Re: [RFC PATCH 0/6] Add support for root port RAS error handling

From: Dan Williams
Date: Thu Mar 14 2024 - 21:45:54 EST


Li Ming wrote:
> Protocol errors signaled to a CXL root port may be captured by a Root
> Complex Event Collector(RCEC). If those errors are not cleared and
> reported the system owner loses forensic information for system failure
> analysis.
>
> Per CXL r3.1 section 9.18.1.5, the recommendation for this case from CXL
> specification is the 'Else' statement in 'IMPLEMENTATION NODE' under
> 'Table 9-24 RDPAS Structure':
>
> "Probe all CXL Downstream Ports and determine whether they have logged an
> error in the CXL.io or CXL.cachemem status registers."
>
> The CXL subsystem already supports RCH RAS Error handling that has a
> dependency on the RCEC. Reuse and extend that RCH topoogy support to
> handle reported errors in the VH topology case.
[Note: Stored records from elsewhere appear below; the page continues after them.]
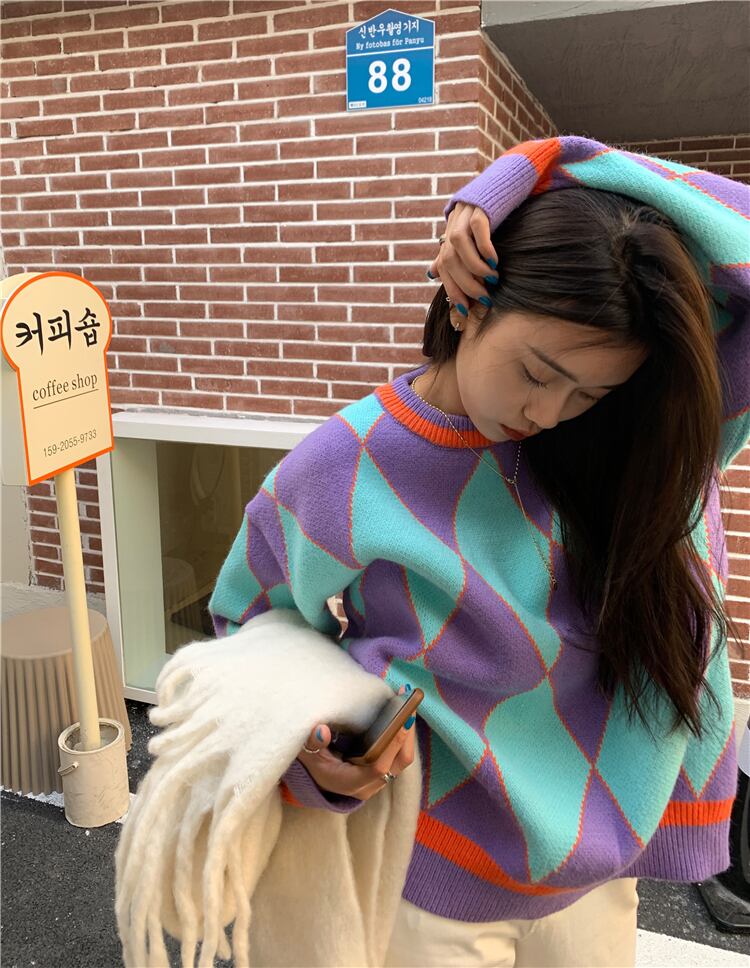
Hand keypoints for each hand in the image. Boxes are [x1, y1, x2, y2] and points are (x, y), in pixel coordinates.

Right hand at [296, 685, 416, 799]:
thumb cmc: (314, 763)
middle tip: (409, 707)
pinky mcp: (383, 772)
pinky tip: (403, 713)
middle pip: (397, 763)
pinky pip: (399, 755)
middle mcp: (369, 786)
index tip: (401, 721)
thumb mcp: (308, 753)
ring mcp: (378, 781)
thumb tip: (321, 731)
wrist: (318, 777)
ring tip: (409, 705)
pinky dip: (403, 735)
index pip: (377, 768)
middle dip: (406, 736)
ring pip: (402, 759)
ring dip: (408, 733)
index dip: (391, 745)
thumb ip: (313, 743)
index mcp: (350, 783)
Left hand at [427, 201, 498, 312]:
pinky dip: (484, 248)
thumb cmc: (492, 213)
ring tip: (492, 280)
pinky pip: (478, 228)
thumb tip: (431, 274)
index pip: (444, 266)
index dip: (452, 289)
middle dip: (465, 283)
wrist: (507, 178)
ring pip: (459, 244)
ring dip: (475, 267)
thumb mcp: (468, 234)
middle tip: (483, 298)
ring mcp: (466, 212)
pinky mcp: (482, 204)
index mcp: (449, 233)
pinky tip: (495, 262)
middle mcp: (453, 222)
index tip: (466, 309)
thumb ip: (451, 254)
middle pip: (449, 258)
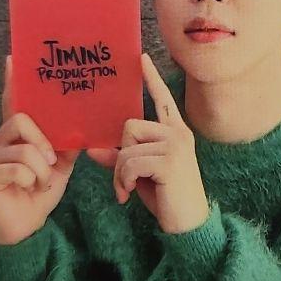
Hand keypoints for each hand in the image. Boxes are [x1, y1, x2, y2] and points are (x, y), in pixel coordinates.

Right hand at [0, 55, 81, 245]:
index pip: (13, 103)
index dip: (13, 82)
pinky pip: (19, 168)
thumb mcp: (61, 165)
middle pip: (21, 119)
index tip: (12, 59)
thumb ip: (68, 144)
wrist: (27, 227)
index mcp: (15, 134)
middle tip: (52, 161)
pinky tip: (29, 189)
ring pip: (25, 148)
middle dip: (44, 142)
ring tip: (41, 182)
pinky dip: (34, 180)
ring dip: (43, 169)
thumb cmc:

The implementation is
> composed of:
> * Provide a new interface from RCEC side to support walk all devices
> under RCEC and RCEC associated bus range. PCIe AER core uses this
> interface to walk all CXL endpoints and all CXL root ports under the
> bus ranges.
> * Update the PCIe AER core to enable Uncorrectable Internal Errors and
> Correctable Internal Errors report for root ports.

Thanks for the above background.

> * Invoke the cxl_pci error handler for RCEC reported errors.

So what do you expect happens when a switch is involved? In the RCH case
it knows that the only thing that can fire RCEC is a root complex
integrated endpoint implementation driven by cxl_pci. In the VH case it
could be a switch.

> * Handle root-port errors in the cxl_pci handler when the device is
> direct attached.

I do expect direct-attach to be a predominant use case, but I want to
make sure that the implementation at least does not make the switch port
error handling case more difficult to implement.